Stored data entries
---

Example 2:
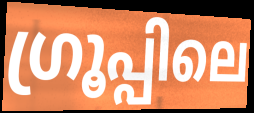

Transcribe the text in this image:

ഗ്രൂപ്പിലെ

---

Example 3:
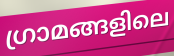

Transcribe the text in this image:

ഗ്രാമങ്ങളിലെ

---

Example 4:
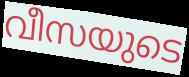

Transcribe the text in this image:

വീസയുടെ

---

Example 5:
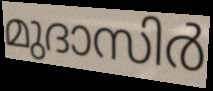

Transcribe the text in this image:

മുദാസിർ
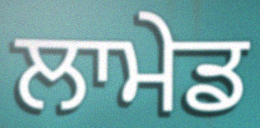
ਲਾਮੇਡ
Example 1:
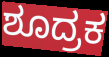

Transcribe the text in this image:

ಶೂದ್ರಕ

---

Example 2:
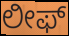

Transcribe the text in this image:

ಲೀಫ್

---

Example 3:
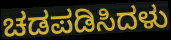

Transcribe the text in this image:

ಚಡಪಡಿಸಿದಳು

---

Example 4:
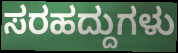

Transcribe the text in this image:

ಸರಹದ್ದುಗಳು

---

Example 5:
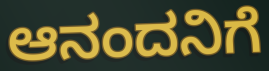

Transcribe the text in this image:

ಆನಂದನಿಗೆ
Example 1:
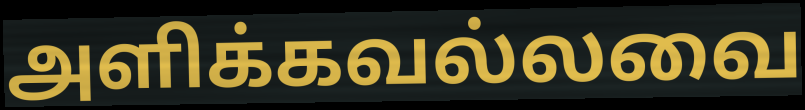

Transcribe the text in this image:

**Work instructions**
Write out each entry exactly; any pictures stay out of the copy.

**Expected answer**
---

Example 2:

Transcribe the text in this image:

ഗ്രൂപ്പിലെ

---

Example 3:

Transcribe the text in this image:

ഗ്രാമങ്ങളിലെ

---

Example 4:

Transcribe the text in this image:

വീസയുടെ

---

Example 5:

Transcribe the text in this image:

മുദാസിർ
ਲਾਮੇਡ
Example 1:

Transcribe the text in this image:

ಶೂದ್ರಕ

---

Example 2:

Transcribe the text in this image:

ಲೀಫ್

---

Example 3:

Transcribe the text in this image:

ಚಡಪಡಿಸಿದಳು

---

Example 4:

Transcribe the text in this image:

ಸರಹದ್ದುಗಳು

---

Example 5:

Transcribe the text in this image:

ಆನಂದನಿಗೆ
Example 1:

Transcribe the text in this image:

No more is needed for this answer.